# Dojo Loach and Bichir



## TigerOscar (Sep 10, 2012)

Heres the deal, I was given a 10g (no heater) with 2 Kulhi Loaches 2-3", one pleco (need to id him), a Dojo Loach and a Bichir (Dinosaur fish?)
At the time I did not realize what I was getting, except for the Pleco and the Kulhi's. All the fish were kept in the 10g 3/4 filled and with no heater. 
I thought I was doing them fish a favor by putting them in my bigger tanks with regulated temperatures. Did some googling and soon realized the Dojo and the Bichir actually prefer the cooler water.

Put the Kulhi's and pleco in my 20g and all seems well so far. The other two in my 55g. I went to check on them after a while and the Bichir had one of my small Plecos in its mouth! Totally did not see this coming until now after doing a little research. It eventually spat it out and I don't think he'll try that again, I think it hurt himself trying to eat a spiny fish. 

I want to ensure a peaceful tank so I may have to isolate this guy now so I'm not worrying about other fish falling prey. Sucks cuz I wanted to turn the 10g into a shrimp tank.

So what I learned from this is, even though two fish looking very similar to each other, they are totally different. The Dojo is calm and peaceful and now I see the predator nature in the Bichir.


----------



## Elle (Oct 25, 2010)

The bichir will eat anything it can fit into its mouth, and if it gets the pleco stuck in there it could be fatal for both fish. They're pretty predatory. Even the dojos can be a bit territorial. I had to rehome mine because they were terrorizing my fancy goldfish.

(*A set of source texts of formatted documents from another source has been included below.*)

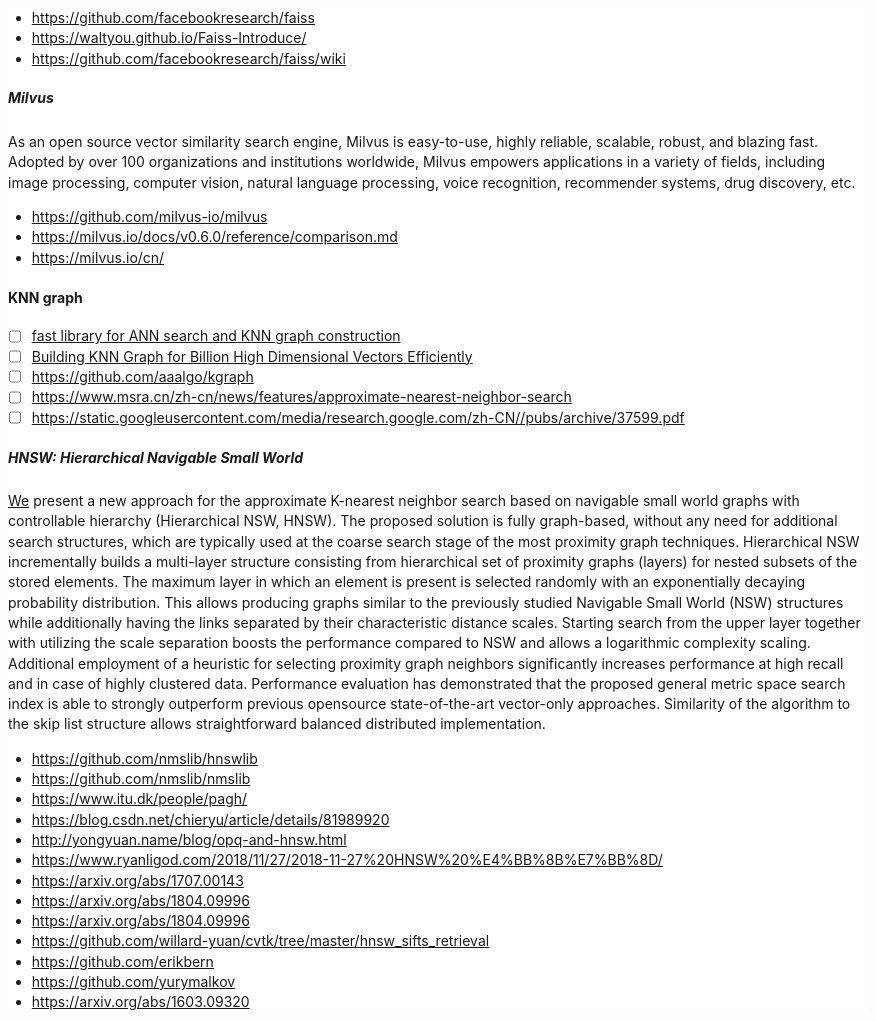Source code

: - https://github.com/facebookresearch/faiss
- https://waltyou.github.io/Faiss-Introduce/
- https://github.com/facebookresearch/faiss/wiki

##### Milvus

As an open source vector similarity search engine, Milvus is easy-to-use, highly reliable, scalable, robust, and blazing fast. Adopted by over 100 organizations and institutions worldwide, Milvus empowers applications in a variety of fields, including image processing, computer vision, natural language processing, voice recognition, recommender systems, drug discovery, etc.

- https://github.com/milvus-io/milvus
- https://milvus.io/docs/v0.6.0/reference/comparison.md
- https://milvus.io/cn/


#### KNN graph

- [ ] [fast library for ANN search and KNN graph construction](https://github.com/ZJULearning/efanna)
- [ ] [Building KNN Graph for Billion High Dimensional Vectors Efficiently](https://github.com/lengyyy/KNN-Graph)
- [ ] https://github.com/aaalgo/kgraph
- [ ] https://www.msra.cn/zh-cn/news/features/approximate-nearest-neighbor-search
- [ ] https://static.googleusercontent.com/media/research.google.com/zh-CN//pubs/archive/37599.pdf

##### HNSW: Hierarchical  Navigable Small World

[We](https://arxiv.org/abs/1603.09320) present a new approach for the approximate K-nearest neighbor search based on navigable small world graphs with controllable hierarchy (Hierarchical NSW, HNSW).
The proposed solution is fully graph-based, without any need for additional search structures, which are typically used at the coarse search stage of the most proximity graph techniques. 
Hierarchical NSW incrementally builds a multi-layer structure consisting from hierarchical set of proximity graphs (layers) for nested subsets of the stored elements. 
The maximum layer in which an element is present is selected randomly with an exponentially decaying probability distribution. 
This allows producing graphs similar to the previously studied Navigable Small World (NSW) structures while additionally having the links separated by their characteristic distance scales. 
Starting search from the upper layer together with utilizing the scale separation boosts the performance compared to NSW and allows a logarithmic complexity scaling. 
Additional employment of a heuristic for selecting proximity graph neighbors significantly increases performance at high recall and in case of highly clustered data. 
Performance evaluation has demonstrated that the proposed general metric space search index is able to strongly outperform previous opensource state-of-the-art vector-only approaches. 
Similarity of the algorithm to the skip list structure allows straightforward balanced distributed implementation.

- https://github.com/nmslib/hnswlib
- https://github.com/nmslib/nmslib
- https://www.itu.dk/people/pagh/
- https://blog.csdn.net/chieryu/article/details/81989920
- http://yongyuan.name/blog/opq-and-hnsw.html
- https://www.ryanligod.com/2018/11/27/2018-11-27%20HNSW%20%E4%BB%8B%E7%BB%8D/
- https://arxiv.org/abs/1707.00143
- https://arxiv.org/abs/1804.09996
- https://arxiv.org/abs/1804.09996
- https://github.com/willard-yuan/cvtk/tree/master/hnsw_sifts_retrieval
- https://github.com/erikbern
- https://github.com/yurymalkov
- https://arxiv.org/abs/1603.09320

Bichirs get big, so you'll likely need to upgrade him to a larger tank eventually. The other thing to watch with both the dojo and the bichir is that they are escape artists, so make sure you have a good lid! I had a dojo who left my tank and managed to land in the bucket that my (leaking) canister filter was sitting in, luckily for him there was water in there! He was there for about a week before I found him and put him back in the tank. 

If you post a pic of the pleco, somebody can probably ID it for you, or check out http://www.planetcatfish.com.


----------



## mdwflyer (Jan 11, 2011)

Give or sell the bichir to somebody setup for a predator.


----------